## Task details
Set each line of the data down exactly, please.
=== Section Start ===
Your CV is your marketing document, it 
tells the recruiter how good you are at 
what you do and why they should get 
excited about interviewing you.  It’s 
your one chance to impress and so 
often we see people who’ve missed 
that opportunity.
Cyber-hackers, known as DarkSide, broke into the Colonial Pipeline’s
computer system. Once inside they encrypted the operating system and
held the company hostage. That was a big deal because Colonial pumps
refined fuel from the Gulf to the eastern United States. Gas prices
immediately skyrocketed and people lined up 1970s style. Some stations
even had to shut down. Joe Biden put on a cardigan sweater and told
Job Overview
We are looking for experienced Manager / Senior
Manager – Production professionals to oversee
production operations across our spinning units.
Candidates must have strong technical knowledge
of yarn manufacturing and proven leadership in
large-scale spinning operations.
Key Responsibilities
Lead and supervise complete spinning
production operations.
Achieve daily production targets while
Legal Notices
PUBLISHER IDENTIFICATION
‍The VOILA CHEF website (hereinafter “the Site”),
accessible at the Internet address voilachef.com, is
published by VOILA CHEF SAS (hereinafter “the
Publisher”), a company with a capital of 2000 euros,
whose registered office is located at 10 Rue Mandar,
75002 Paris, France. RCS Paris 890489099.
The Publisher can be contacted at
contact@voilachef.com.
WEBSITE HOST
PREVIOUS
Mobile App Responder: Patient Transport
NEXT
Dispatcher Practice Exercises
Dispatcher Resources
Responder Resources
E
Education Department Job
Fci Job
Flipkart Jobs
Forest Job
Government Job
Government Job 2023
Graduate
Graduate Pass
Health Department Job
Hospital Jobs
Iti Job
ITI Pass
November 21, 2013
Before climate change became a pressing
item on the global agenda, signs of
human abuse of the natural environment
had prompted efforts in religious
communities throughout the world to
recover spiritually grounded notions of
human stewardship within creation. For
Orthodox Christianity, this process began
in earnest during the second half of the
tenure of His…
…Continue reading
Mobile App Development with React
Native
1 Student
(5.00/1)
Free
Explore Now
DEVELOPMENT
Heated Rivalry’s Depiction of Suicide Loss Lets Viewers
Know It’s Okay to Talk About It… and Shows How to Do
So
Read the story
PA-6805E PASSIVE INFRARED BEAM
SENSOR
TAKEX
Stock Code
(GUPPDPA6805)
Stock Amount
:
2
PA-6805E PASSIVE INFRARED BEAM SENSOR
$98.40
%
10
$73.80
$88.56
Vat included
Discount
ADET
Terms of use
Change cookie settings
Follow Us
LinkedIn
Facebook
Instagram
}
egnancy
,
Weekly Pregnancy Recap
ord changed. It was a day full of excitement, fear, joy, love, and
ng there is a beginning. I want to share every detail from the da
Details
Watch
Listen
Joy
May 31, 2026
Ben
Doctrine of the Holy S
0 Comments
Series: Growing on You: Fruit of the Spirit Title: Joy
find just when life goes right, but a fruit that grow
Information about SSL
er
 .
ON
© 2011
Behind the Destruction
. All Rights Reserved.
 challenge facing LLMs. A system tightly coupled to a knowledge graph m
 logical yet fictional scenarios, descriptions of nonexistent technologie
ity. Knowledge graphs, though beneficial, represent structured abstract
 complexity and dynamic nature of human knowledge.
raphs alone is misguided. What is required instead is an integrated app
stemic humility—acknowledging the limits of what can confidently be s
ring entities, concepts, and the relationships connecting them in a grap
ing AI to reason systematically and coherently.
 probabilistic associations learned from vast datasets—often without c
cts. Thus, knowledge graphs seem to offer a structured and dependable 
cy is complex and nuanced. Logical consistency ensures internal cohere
=== Section End ===
## Response box
Your CV is your marketing document, it 
tells the recruiter how good you are at 
what you do and why they should get 
excited about interviewing you.  It’s 
your one chance to impress and so 
often we see people who’ve missed 
that opportunity.
Cyber-hackers, known as DarkSide, broke into the Colonial Pipeline’s
computer system. Once inside they encrypted the operating system and
held the company hostage. That was a big deal because Colonial pumps
refined fuel from the Gulf to the eastern United States. Gas prices
immediately skyrocketed and people lined up 1970s style. Some stations
even had to shut down. Joe Biden put on a cardigan sweater and told
Job Overview
We are looking for experienced Manager / Senior
Manager – Production professionals to oversee
production operations across our spinning units.
Candidates must have strong technical knowledge
of yarn manufacturing and proven leadership in
large-scale spinning operations.
Key Responsibilities
Lead and supervise complete spinning
production operations.
Achieve daily production targets while
Legal Notices
PUBLISHER IDENTIFICATION
‍The VOILA CHEF website (hereinafter “the Site”),
accessible at the Internet address voilachef.com, is
published by VOILA CHEF SAS (hereinafter “the
Publisher”), a company with a capital of 2000 euros,
whose registered office is located at 10 Rue Mandar,
75002 Paris, France. RCS Paris 890489099.
The Publisher can be contacted at
contact@voilachef.com.
WEBSITE HOST
PREVIOUS
Mobile App Responder: Patient Transport
NEXT
Dispatcher Practice Exercises
Dispatcher Resources
Responder Resources
E
Education Department Job
Fci Job
Flipkart Jobs
Forest Job
Government Job
Government Job 2023
Graduate
Graduate Pass
Health Department Job
Hospital Jobs
Iti Job
ITI Pass
November 21, 2013
Before climate change became a pressing
item on the global agenda, signs of
human abuse of the natural environment
had prompted efforts in religious
communities throughout the world to
recover spiritually grounded notions of
human stewardship within creation. For
Orthodox Christianity, this process began
in earnest during the second half of the
tenure of His…
…Continue reading
Mobile App Development with React
Native
1 Student
(5.00/1)
Free
Explore Now
DEVELOPMENT
Heated Rivalry’s Depiction of Suicide Loss Lets Viewers
Know It’s Okay to Talk About It… and Shows How to Do
So
Read the story
PA-6805E PASSIVE INFRARED BEAM
SENSOR
TAKEX
Stock Code
(GUPPDPA6805)
Stock Amount
:
2
PA-6805E PASSIVE INFRARED BEAM SENSOR
$98.40
%
10
$73.80
$88.56
Vat included
Discount
ADET
Terms of use
Change cookie settings
Follow Us
LinkedIn
Facebook
Instagram
}
egnancy
,
Weekly Pregnancy Recap
ord changed. It was a day full of excitement, fear, joy, love, and
ng there is a beginning. I want to share every detail from the da
Details
Watch
Listen
Joy
May 31, 2026
Ben
Doctrine of the Holy S
0 Comments
Series: Growing on You: Fruit of the Spirit Title: Joy
find just when life goes right, but a fruit that grow
Information about SSL
er
 .
ON
© 2011
Behind the Destruction
. All Rights Reserved.
 challenge facing LLMs. A system tightly coupled to a knowledge graph m
 logical yet fictional scenarios, descriptions of nonexistent technologie
ity. Knowledge graphs, though beneficial, represent structured abstract
 complexity and dynamic nature of human knowledge.
raphs alone is misguided. What is required instead is an integrated app
stemic humility—acknowledging the limits of what can confidently be s
ring entities, concepts, and the relationships connecting them in a grap
ing AI to reason systematically and coherently.
 probabilistic associations learned from vast datasets—often without c
cts. Thus, knowledge graphs seem to offer a structured and dependable 
cy is complex and nuanced. Logical consistency ensures internal cohere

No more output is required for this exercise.